We could well ask that if there is little difference between the major political parties, what is the point of elections? Well, elections are a device to divert and pacify the masses. The majority of people are unschooled in socio-economics and politics. The sociologists, T.R. Dye and L.H. Zeigler, stipulate that the ‘excitement and razzmatazz’ which is particularly evident in American elections [ but will eventually be emulated in the UK] serve as "Roman circuses to entertain and distract the masses from the true nature of elite rule." Elections create the illusion that power rests with the majority. This causes people to think that they are actively participating in the decision-making process. "Elections are primarily a symbolic exercise that help tie the masses to the established order."
Major political Parties are well funded by banks, business, taxes, unions,' interested parties' and private donations. A tremendous amount of wheeling and dealing takes place. The smaller parties will not have anywhere near the amount of money required for campaigns and advertising or enough publicity to get their stances more widely accepted instead of ridiculed. This fact, coupled with the fact that the majority of people have been socialised since childhood to accept a common commitment to the existing social structure, ensures that most people will deduce that minor parties 'can't be very good' and have little chance of winning anyway; therefore, they will vote for a major party.

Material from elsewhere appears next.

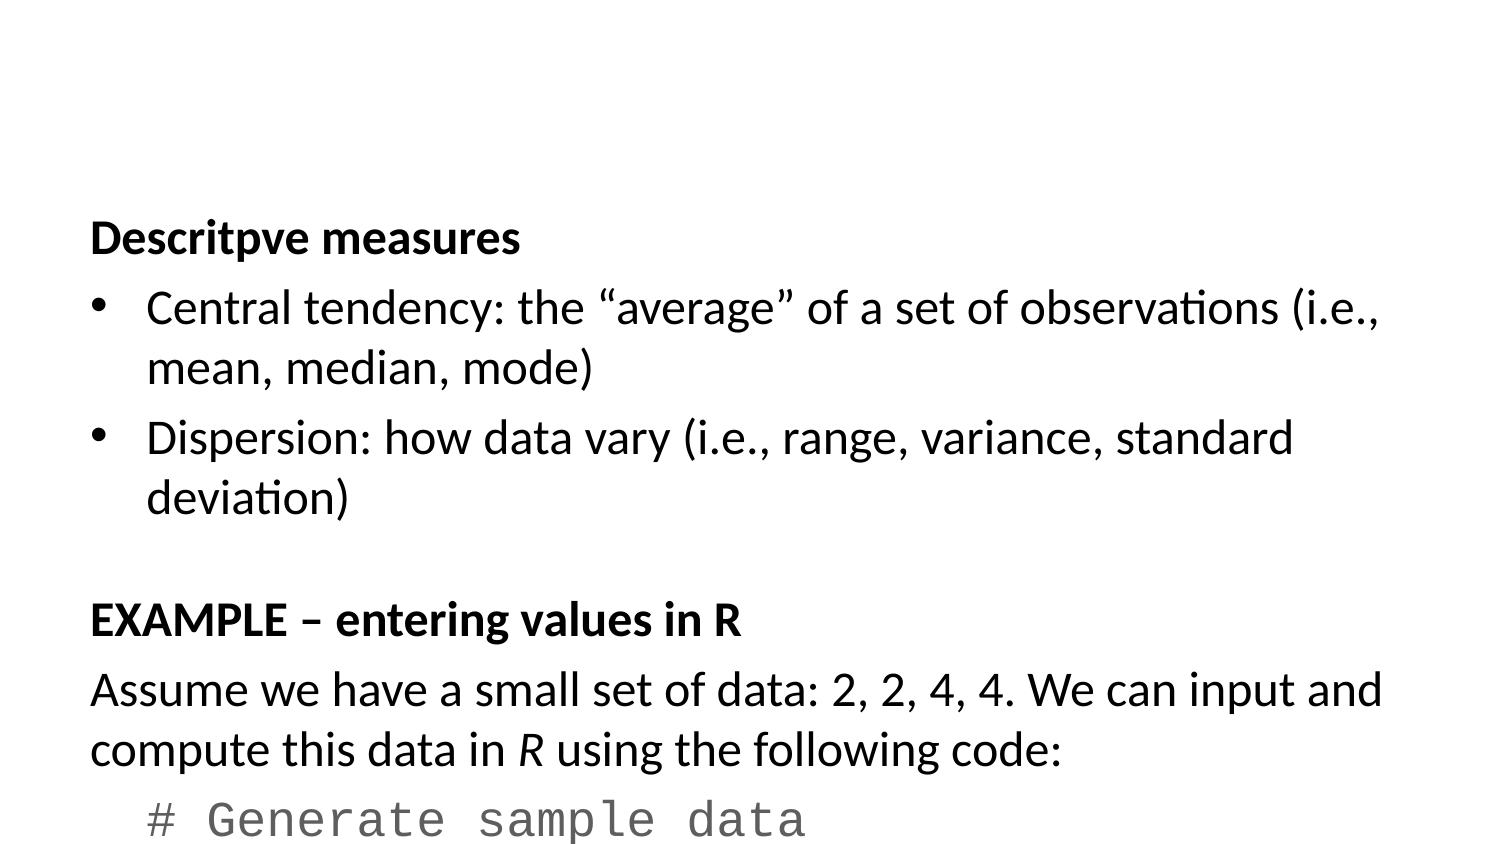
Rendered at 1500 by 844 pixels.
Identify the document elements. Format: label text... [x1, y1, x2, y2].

As aforementioned, the sociologist, Seymour Lipset, perceives political compromises such as cross-class voting as absolutely essential for democracy. A system in which the support of different parties corresponds too closely to basic social divisions, for example, conservatism versus radicalism, "cannot continue on a democratic basis". In other words, you can be anything you like as long as it is conservative, at least with a small 'c'. One must think within a parliamentary political framework and in keeping with the values of free enterprise and the entire ideology of the existing social structure.
To equate such an idea as democratic however, is contradictory since it is the enabling of differing political ideologies to have a chance that constitute democracy. The institutionalisation of social class conflict caused by culturally induced ‘value consensus’ creates a very superficial and contrived type of representative democracy. Who exactly is it representing? Stratification and conditioned value consensus precipitate false, uninformed political understanding for the electorate and the inevitability of voting for their own and most other people's oppression. Furthermore, if the ideologies of the major political parties are pretty similar there is no point in them being separate. We cannot simply say, “Our country’s main political Parties' ideologies are virtually all the same so that means our society is democratic.” It doesn’t make any sense. The State is totalitarian if the only Parties capable of winning an election are virtually ‘all the same.’ The major Parties might as well unite under the same banner and call themselves The United Supporters of The Established Order. Once any one of those Parties gets into power it will make whatever decisions and laws it likes despite the fact that there have been no referendums on major issues that concern us all or that it made entirely different promises to the electorate beforehand. They have already made their plans whilst in opposition. The fact that people can oust one of those similar Parties at election time and replace it with the other is not democracy - that indeed is the illusion.